## Task to carry out
Extract every line of the records below verbatim, preserving their order.
start Given records
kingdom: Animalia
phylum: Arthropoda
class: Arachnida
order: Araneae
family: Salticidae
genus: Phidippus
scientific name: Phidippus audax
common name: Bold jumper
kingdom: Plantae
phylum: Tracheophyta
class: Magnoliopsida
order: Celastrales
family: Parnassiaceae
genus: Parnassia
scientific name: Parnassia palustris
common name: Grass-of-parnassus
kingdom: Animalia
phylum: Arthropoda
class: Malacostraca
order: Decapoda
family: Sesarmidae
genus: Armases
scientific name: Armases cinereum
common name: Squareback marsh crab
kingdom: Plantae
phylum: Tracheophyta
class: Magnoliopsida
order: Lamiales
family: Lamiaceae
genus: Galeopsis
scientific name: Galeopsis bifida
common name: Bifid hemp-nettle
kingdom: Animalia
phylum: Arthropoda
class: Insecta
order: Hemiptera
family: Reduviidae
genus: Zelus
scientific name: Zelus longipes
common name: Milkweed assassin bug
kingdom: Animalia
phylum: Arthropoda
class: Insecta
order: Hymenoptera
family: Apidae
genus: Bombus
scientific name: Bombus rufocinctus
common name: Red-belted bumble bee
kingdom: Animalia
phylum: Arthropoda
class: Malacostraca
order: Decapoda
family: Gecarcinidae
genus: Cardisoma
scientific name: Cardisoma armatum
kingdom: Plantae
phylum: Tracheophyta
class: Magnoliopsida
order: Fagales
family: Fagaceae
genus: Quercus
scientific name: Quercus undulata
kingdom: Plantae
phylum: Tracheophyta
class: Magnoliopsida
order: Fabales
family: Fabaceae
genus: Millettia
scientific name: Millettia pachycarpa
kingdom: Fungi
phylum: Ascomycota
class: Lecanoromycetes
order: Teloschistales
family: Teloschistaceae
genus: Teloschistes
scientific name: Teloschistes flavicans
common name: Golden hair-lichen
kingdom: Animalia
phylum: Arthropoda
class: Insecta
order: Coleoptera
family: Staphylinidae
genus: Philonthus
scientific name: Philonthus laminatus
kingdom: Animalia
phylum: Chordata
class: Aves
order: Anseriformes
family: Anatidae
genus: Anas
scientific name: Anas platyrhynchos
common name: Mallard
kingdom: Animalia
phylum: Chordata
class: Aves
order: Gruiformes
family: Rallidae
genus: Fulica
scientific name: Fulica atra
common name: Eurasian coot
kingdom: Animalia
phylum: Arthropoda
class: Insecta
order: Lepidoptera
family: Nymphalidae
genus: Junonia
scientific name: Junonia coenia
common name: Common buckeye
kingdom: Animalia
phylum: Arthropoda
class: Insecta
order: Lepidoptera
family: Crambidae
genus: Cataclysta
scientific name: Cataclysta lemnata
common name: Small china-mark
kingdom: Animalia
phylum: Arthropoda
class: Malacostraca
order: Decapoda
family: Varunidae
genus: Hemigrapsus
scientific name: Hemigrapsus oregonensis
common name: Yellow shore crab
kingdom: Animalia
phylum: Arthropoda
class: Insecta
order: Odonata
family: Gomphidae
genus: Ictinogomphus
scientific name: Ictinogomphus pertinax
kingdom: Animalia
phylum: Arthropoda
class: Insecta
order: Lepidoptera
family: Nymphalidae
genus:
end Given records
## Task response
kingdom: Animalia
phylum: Arthropoda
class: Arachnida
order: Araneae
family: Salticidae
genus: Phidippus
scientific name: Phidippus audax
common name: Bold jumper
kingdom: Plantae
phylum: Tracheophyta
class: Magnoliopsida
order: Celastrales
family: Parnassiaceae
genus: Parnassia
scientific name: Parnassia palustris
common name: Grass-of-parnassus
kingdom: Animalia
phylum: Arthropoda
class: Malacostraca
order: Decapoda
family: Sesarmidae
genus: Armases
scientific name: Armases cinereum
common name: Squareback marsh crab
kingdom: Plantae
phylum: Tracheophyta
class: Magnoliopsida
order: Lamiales
family: Lamiaceae
genus: Galeopsis
scientific name: Galeopsis bifida
common name: Bifid hemp-nettle
kingdom: Animalia
phylum: Arthropoda
class: Insecta
order: Hemiptera
family: Reduviidae
genus: Zelus
scientific name: Zelus longipes
common name: Milkweed assassin bug
kingdom: Animalia
phylum: Arthropoda
class: Insecta
order: Hymenoptera
family: Apidae
genus: Bombus
scientific name: Bombus rufocinctus
common name: Red-belted bumble bee
kingdom: Animalia
phylum: Arthropoda
class: Malacostraca
order: Decapoda
family: Gecarcinidae
genus: Cardisoma
scientific name: Cardisoma armatum
kingdom: Plantae
phylum: Tracheophyta
class: Magnoliopsida
order: Fagales
family: Fagaceae
genus: Quercus
scientific name: Quercus undulata
kingdom: Plantae
phylum: Tracheophyta
class: Magnoliopsida
order: Fabales
family: Fabaceae
genus: Millettia
scientific name: Millettia pachycarpa
kingdom: Fungi
phylum: Ascomycota
class: Lecanoromycetes
order: Teloschistales
family: Teloschistaceae
genus: Teloschistes
scientific name: Teloschistes flavicans
common name: Golden hair-lichen
kingdom: Animalia
phylum: Arthropoda
class: Insecta
order: Coleoptera
family: Staphylinidae
genus: Philonthus
scientific name: Philonthus laminatus
kingdom: Animalia
phylum: Chordata
class: Aves
order: Anseriformes
family: Anatidae
genus: Anas
scientific name: Anas platyrhynchos
common name: Mallard
kingdom: Animalia
phylum: Chordata
class: Aves
order: Gruiformes
family: Rallidae
genus: Fulica
scientific name: Fulica atra
common name: Eurasian coot
kingdom: Animalia
phylum: Arthropoda
class: Insecta
order: Lepidoptera
family: Nymphalidae
genus: Junonia
scientific name: Junonia coenia
common name: Common buckeye
kingdom: Animalia
phylum: Arthropoda
class: Insecta
order: Lepidoptera
family: Crambidae
genus: Cataclysta
scientific name: Cataclysta lemnata
common name: Small china-mark
kingdom: Animalia
phylum: Arthropoda
class: Malacostraca
order: Decapoda
family: Varunidae
genus: Hemigrapsus
scientific name: Hemigrapsus oregonensis
common name: Yellow shore crab
kingdom: Animalia
phylum: Arthropoda
class: Insecta
order: Odonata
family: Gomphidae
genus: Ictinogomphus
scientific name: Ictinogomphus pertinax
kingdom: Animalia
phylum: Arthropoda
class: Insecta
order: Lepidoptera
family: Nymphalidae
genus:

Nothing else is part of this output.